Distributed Consensus

The Problem

In a single-process system, "agree on a value" is trivial. In a distributed system, any node can fail mid-operation, messages can be delayed or reordered, and you cannot distinguish a slow node from a dead one. Distributed consensus is the formal problem of achieving agreement under these conditions without producing contradictions.

Why It's Hard: The Two Failure Modes That Matter

Split-brain occurs when a network partition causes two groups of nodes to each believe they're the majority and elect separate leaders. Both proceed to accept writes, creating two divergent histories that are difficult or impossible to reconcile. This is the failure mode that causes data corruption, not just data loss.

Livelock occurs when nodes keep deferring to each other and no progress is ever made. Paxos is theoretically susceptible to this. In practice it's rare, but it shaped the design of Raft.

Paxos

Paxos is the original consensus algorithm, proven correct by Leslie Lamport in 1989. It works in two phases: Prepare (a proposer gets promises from a majority of acceptors not to accept older proposals) and Accept (the proposer sends its value; acceptors commit if no higher proposal has arrived). The correctness proof is tight. The implementation is notoriously difficult. Google's Chubby team documented this extensively. Multi-Paxos (Paxos for a continuous log, not a single value) is what systems actually use, but it requires significant additional engineering.

Raft

Raft was designed explicitly for understandability. It decomposes consensus into three sub-problems: leader election, log replication, and safety. One node is always the leader; all writes go through it. Followers replicate the leader's log. If the leader fails, a new election occurs. A node wins by getting votes from a majority (quorum) of the cluster.

The key invariant: a log entry is committed only when a majority of nodes have written it. This guarantees durability even if the leader crashes immediately after committing.

Raft is implemented in etcd (Kubernetes' config store), CockroachDB, TiKV, and Consul.

Quorum

For a cluster of n nodes, quorum requires floor(n/2) + 1 nodes to agree. A 3-node cluster tolerates 1 failure. A 5-node cluster tolerates 2. This is why consensus clusters are almost always odd-numbered: even-numbered clusters don't gain additional fault tolerance.
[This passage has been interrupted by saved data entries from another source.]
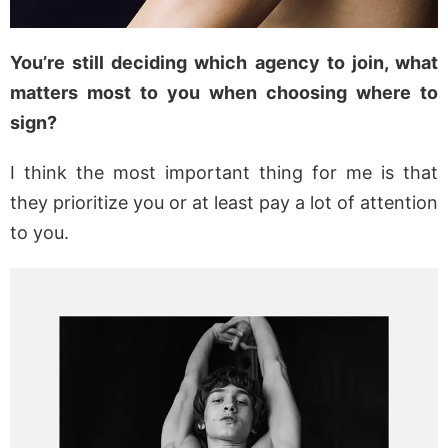
You’re still deciding which agency to join, what
matters most to you when choosing where to
sign?
I think the most important thing for me is that
they prioritize you or at least pay a lot of attention
to you.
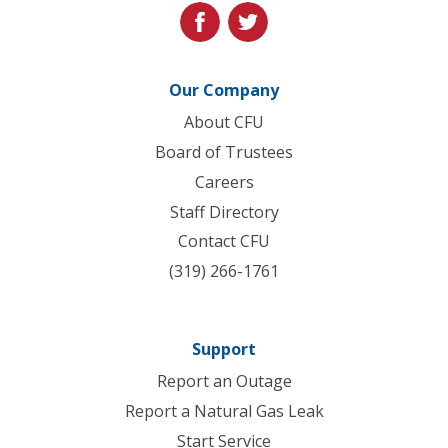
facebook
twitter
Our Company
About CFU
Board of Trustees
Careers
Staff Directory
Contact CFU
(319) 266-1761
Support
Report an Outage
Report a Natural Gas Leak
Start Service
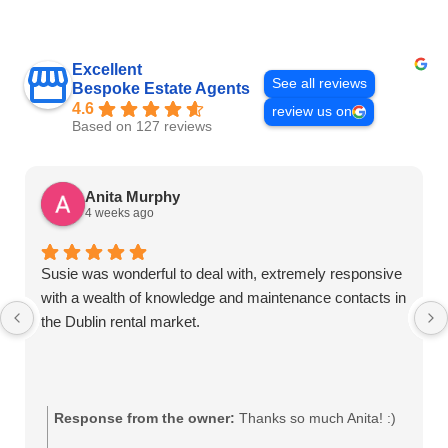
Excellent
See all reviews
Bespoke Estate Agents
4.6
review us on
Based on 127 reviews
Anita Murphy
4 weeks ago
Susie was wonderful to deal with, extremely responsive
with a wealth of knowledge and maintenance contacts in
the Dublin rental market.
Response from the owner:
Thanks so much Anita! :)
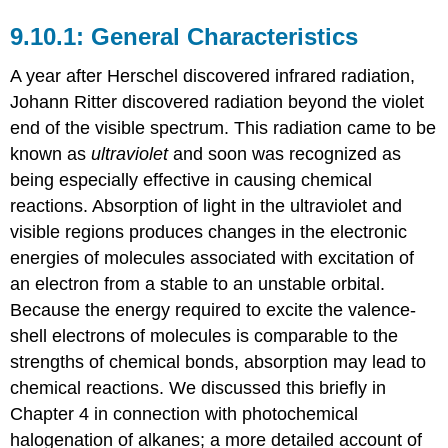
General Characteristics
A year after Herschel discovered infrared radiation,
Johann Ritter discovered radiation beyond the violet
end of the visible spectrum. This radiation came to be
known as
ultraviolet
and soon was recognized as
being especially effective in causing chemical
reactions. Absorption of light in the ultraviolet and
visible regions produces changes in the electronic
energies of molecules associated with excitation of
an electron from a stable to an unstable orbital.
Because the energy required to excite the valence-
shell electrons of molecules is comparable to the
strengths of chemical bonds, absorption may lead to
chemical reactions. We discussed this briefly in
Chapter 4 in connection with photochemical
halogenation of alkanes; a more detailed account of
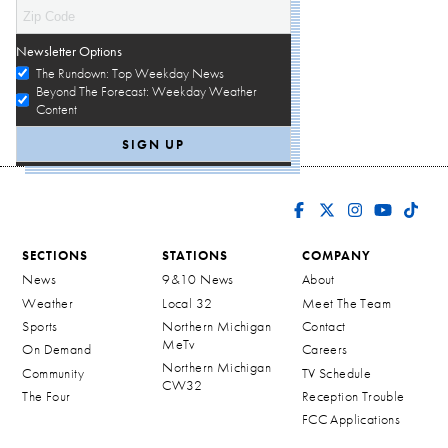
Newsletter Options
The Rundown: Top Weekday News
Beyond The Forecast: Weekday Weather
Content
SECTIONS
STATIONS
COMPANY
News
9&10 News
About
Weather
Local 32
Meet The Team
Sports
Northern Michigan
Contact
MeTv
On Demand
Careers
Northern Michigan
Community
TV Schedule
CW32
The Four
Reception Trouble
FCC Applications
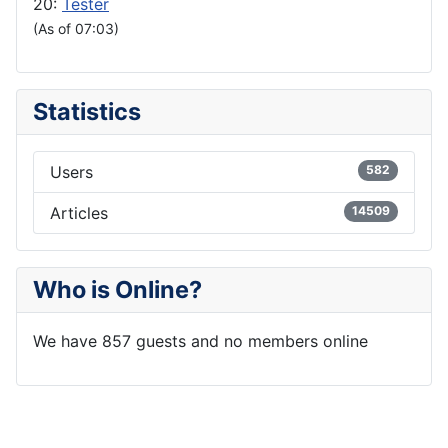
20:
Tester
(As of 07:03)
Statistics
Users
582
Articles
14509
Who is Online?
We have 857 guests and no members online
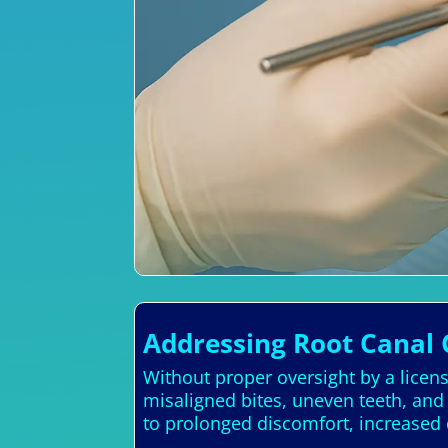
Addressing Root Canal 
Without proper oversight by a licens
misaligned bites, uneven teeth, an
to prolonged discomfort, increased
Where It Shows Up in System Design

Leader election in Kafka, Elasticsearch, and most distributed databases
Distributed locks (etcd, ZooKeeper) for coordinating access to shared resources
Config and service discovery (Consul, etcd)
Strongly consistent reads in CockroachDB and Spanner

Interview Tip

Most candidates know Paxos exists but can't explain it. Interviewers at L6+ expect you to explain the quorum requirement and why split-brain is the critical failure mode to prevent, not just "nodes need to agree." Being able to describe Raft's leader election and log replication at a mechanistic level, and knowing where it's actually deployed, separates strong answers from surface-level ones.